Without exaggeration, this book has radically changed the lives of many, many readers. Following the traditions of Indian philosophy, it sets out a paradigm of layered reality. Our physical world is only the lowest, most crude layer of existence. Above it—and far more diverse—there is the subtle world; and even higher, richer and more varied still, is the transcendent, spiritual, eternal realm. And whoever has felt the higher world experiences such bliss that attachment to its pale physical reflection disappears.
Not only yogis and hermits, but all ancient Indian culture was soaked in this feeling of the cosmos—limitless and vast. Up to our time, this feeling has survived only in a few ancient traditions and in selected teachers and thinkers. To them we can with full right refer Srila Sridhara Maharaj.

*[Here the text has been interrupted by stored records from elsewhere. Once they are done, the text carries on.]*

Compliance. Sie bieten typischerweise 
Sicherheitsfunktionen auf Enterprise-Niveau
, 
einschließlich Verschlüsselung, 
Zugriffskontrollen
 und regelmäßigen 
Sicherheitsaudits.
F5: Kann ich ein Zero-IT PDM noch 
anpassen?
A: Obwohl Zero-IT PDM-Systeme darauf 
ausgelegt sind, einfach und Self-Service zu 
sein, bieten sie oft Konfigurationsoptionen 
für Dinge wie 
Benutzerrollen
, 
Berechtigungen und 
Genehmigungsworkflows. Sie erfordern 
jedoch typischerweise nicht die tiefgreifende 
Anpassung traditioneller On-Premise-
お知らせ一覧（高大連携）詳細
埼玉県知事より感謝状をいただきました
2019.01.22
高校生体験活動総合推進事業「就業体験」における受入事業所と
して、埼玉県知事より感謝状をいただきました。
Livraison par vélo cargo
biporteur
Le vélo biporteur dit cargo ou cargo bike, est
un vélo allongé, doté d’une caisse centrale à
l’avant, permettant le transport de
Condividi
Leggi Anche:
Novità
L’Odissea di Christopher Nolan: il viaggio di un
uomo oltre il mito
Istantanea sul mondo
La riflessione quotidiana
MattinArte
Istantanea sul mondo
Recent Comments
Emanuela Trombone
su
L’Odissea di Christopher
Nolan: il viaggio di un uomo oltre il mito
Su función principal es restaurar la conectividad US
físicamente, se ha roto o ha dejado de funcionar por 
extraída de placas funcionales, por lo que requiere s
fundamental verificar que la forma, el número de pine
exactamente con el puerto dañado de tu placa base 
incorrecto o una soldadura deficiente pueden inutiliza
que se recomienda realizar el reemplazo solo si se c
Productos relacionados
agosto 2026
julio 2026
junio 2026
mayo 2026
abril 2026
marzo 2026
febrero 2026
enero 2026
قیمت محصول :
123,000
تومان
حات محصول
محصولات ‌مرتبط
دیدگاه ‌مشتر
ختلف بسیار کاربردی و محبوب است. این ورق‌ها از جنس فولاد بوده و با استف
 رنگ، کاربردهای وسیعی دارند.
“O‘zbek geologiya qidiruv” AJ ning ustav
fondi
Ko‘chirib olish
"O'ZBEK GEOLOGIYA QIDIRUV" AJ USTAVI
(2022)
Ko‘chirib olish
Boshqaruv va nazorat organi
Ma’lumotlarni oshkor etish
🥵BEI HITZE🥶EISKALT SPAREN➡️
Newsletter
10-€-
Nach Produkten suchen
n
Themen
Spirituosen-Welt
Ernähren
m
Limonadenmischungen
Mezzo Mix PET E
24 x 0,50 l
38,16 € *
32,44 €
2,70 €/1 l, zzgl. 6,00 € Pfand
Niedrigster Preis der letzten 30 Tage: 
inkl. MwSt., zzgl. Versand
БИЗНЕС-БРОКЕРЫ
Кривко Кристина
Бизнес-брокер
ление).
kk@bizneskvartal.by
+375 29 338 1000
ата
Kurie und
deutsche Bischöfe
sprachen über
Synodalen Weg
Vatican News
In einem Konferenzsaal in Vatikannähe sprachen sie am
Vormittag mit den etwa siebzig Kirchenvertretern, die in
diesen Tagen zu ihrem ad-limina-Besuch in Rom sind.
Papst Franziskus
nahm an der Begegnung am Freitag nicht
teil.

Mention of evolution in the title is no accident. But here evolutionary teaching receives a much broader interpretation—not merely as development of certain forms of material objects, but as a principle of being itself. This great twentieth-century Indian thinker asserts that true evolution is the transformation of consciousness—which by its nature is subjective. By considering and comparing various philosophical teachings about evolution, Sridhara Maharaj shows that consciousness is the primary reality, and that the subjective world is more real than the objective one. He leads the reader through different stages of subjective evolution of consciousness, drawing on not only extensive knowledge, but also profound spiritual experience.